*TASK TO CARRY OUT*: Search the records below for the word "Graceland", then return every line where it appears.

*DATASET RECORDS*:

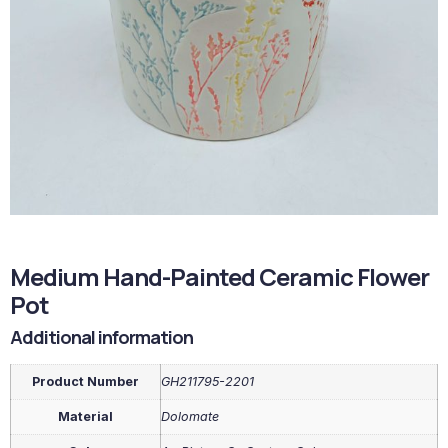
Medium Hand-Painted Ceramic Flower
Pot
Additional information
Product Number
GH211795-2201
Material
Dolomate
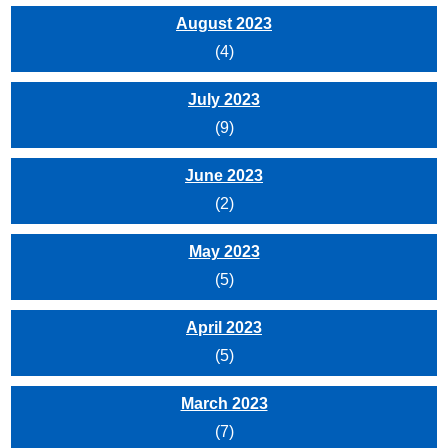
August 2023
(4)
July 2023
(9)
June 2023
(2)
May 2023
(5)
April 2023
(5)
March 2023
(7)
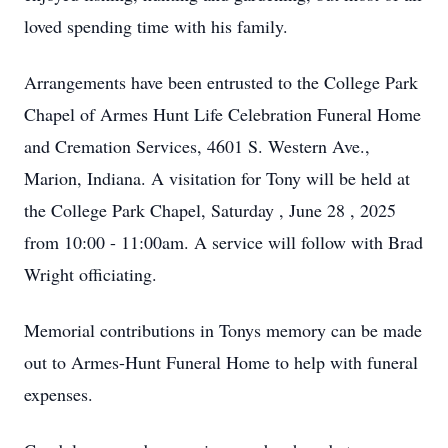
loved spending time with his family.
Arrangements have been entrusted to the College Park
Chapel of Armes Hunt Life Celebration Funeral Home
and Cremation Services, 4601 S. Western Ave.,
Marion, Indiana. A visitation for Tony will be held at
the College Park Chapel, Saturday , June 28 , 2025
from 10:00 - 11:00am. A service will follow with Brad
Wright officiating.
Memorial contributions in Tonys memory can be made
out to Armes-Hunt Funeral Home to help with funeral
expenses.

---

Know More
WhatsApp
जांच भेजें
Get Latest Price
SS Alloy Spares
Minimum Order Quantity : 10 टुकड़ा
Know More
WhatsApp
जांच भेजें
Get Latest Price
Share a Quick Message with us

...

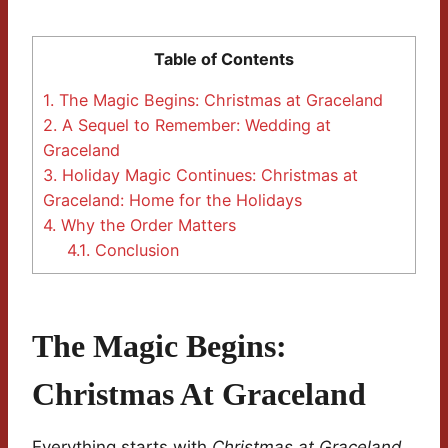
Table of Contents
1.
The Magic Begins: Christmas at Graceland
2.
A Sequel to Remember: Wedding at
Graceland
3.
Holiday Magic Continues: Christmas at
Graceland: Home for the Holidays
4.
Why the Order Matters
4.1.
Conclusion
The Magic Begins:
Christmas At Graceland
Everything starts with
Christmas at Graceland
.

*TASK RESULT*:
The Magic Begins: Christmas at Graceland
Graceland
Graceland: Home for the Holidays
Christmas At Graceland
Christmas at Graceland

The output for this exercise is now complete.